The purpose of this two year, ESRC funded research project is to explore and compare the experiences of people who are active in local voluntary and community organizations in Manchester, UK and in Auckland, Aotearoa/New Zealand. In both of these places, governments have adopted 'partnership' policies as a means of addressing locally-based social welfare issues. These partnerships are part of a shift from top-down government to more participatory styles of governance which have been adopted in most Western countries over the past decade. We have chosen to compare developments in Manchester and Auckland because both places are comparable in terms of size, population, structure and the political environment in which they operate. Background information about the political, social, and economic contexts of these two cities is available in Reports and Papers.

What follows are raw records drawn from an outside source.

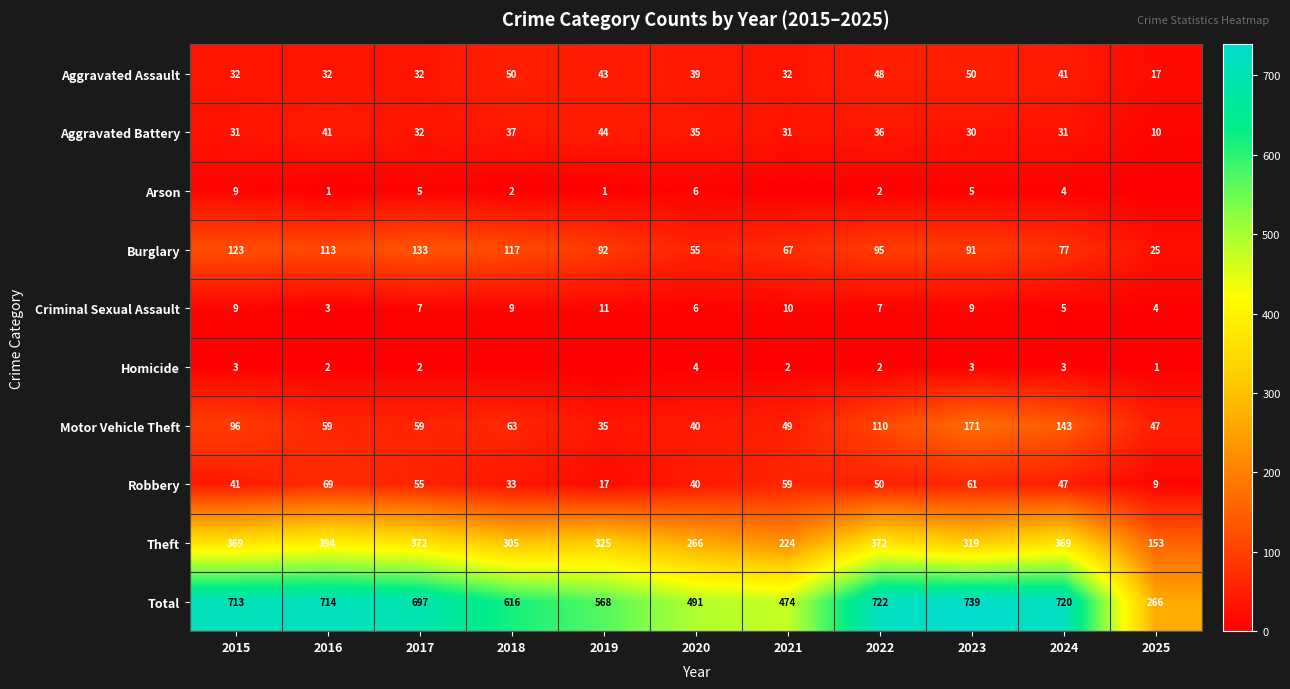

What is the total value across all series at 2023?

1478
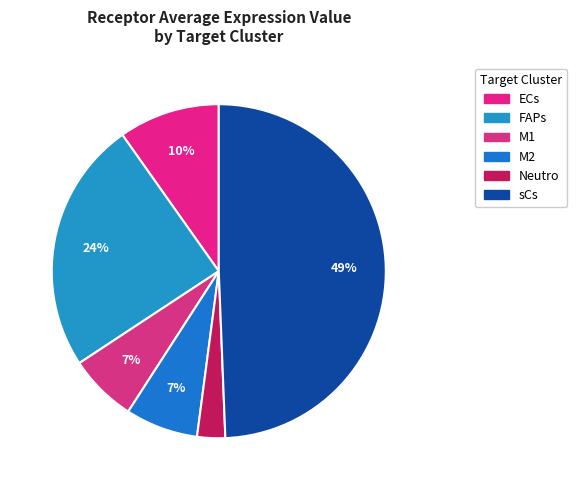

To the nearest percent, what is the average slice percentage?

17%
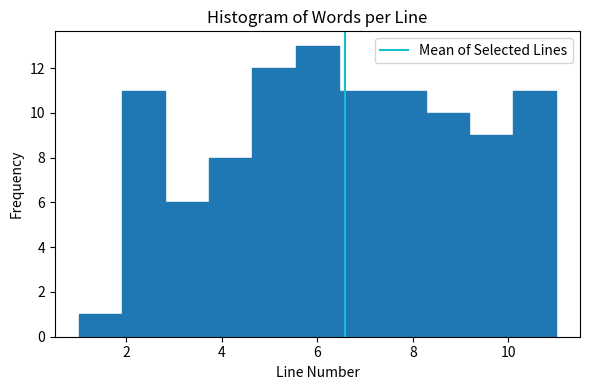

Reading left to right, transcribe this chart: for each bar, give the range it covers on the x-axis and its height. Neither the bar edges nor the heights are printed on the chart, so give them approximately, as read against the axes.

1.0 to 2.0: 1
2.0 to 2.8: 11
2.8 to 3.8: 6
3.8 to 4.6: 8
4.6 to 5.6: 12
5.6 to 6.4: 13
6.4 to 7.4: 11
7.4 to 8.2: 11
8.2 to 9.2: 10
9.2 to 10.0: 9
10.0 to 11.0: 11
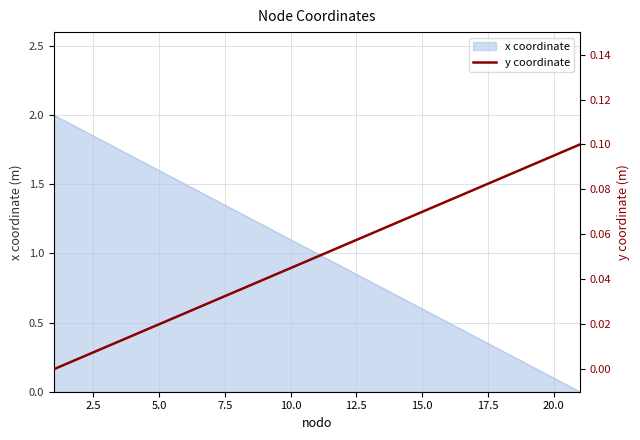

True or false: x coordinate has a value of 0.8 at 5.0.

False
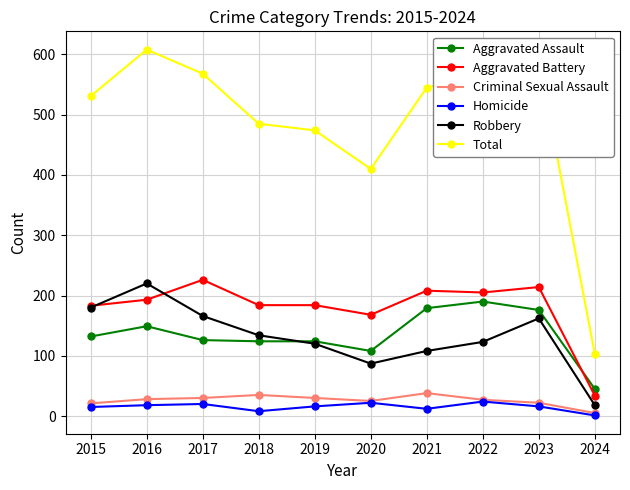

The value of Robbery at 2015 is 180. True or false?

True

Looking closely at the development of voluntary/community activism in these two cities, the project aims to answer three main questions:

  • To what extent do local cultures and traditions inform the development of voluntary and community organizations and the people who are active within them?
  • How are voluntary and community organizations, working within locally-based partnerships, affected by differences in the political environment at local and national level?
  • What 'career pathways' do activists and people active in the voluntary sector develop in relation to voluntary/community, governmental and private sector organizations (for example, how do they develop their knowledge and expertise and to what extent do they move between sectors)?

To consider these questions, the study will focus on two sub-sectors of voluntary activity: mental health (defined broadly enough to include drug and alcohol misuse) and community safety (including crime and disorder reduction as well as harm prevention). These two areas form significant areas of community and voluntary activity in Manchester and Auckland, and both are important for addressing social exclusion and deprivation. Both cities have ethnically diverse and relatively deprived populations for whom the establishment of these local partnerships is particularly important.

We will begin the research by sending postal questionnaires to all voluntary and community organizations working in the fields of mental health and community safety in order to map the terrain of voluntary/community action on these issues in each city and to identify people who might help us to answer our key questions.

We will then explore these questions in more depth in interviews with representatives of three different groups of people:

  1. those who are (or have been) active in community and voluntary organizations;
  2. the staff of particular voluntary and community organizations in these two fields that operate at local, regional and national level; and
  3. people working in local, regional and national government.

The findings of the questionnaires and interviews will be analysed and reported on this website, in scholarly publications, in a freely available bound report, and at a mini-conference at the end of the project.

The results of the research will contribute to improved, cross-national understandings of voluntary/community activism in the context of new, partnership modes of governance. We hope they will also be of interest to policy makers who are concerned to know what encourages or constrains activism at the local level, and to practitioners who might learn from the thoughts and experiences of people in similar positions within the local voluntary sector.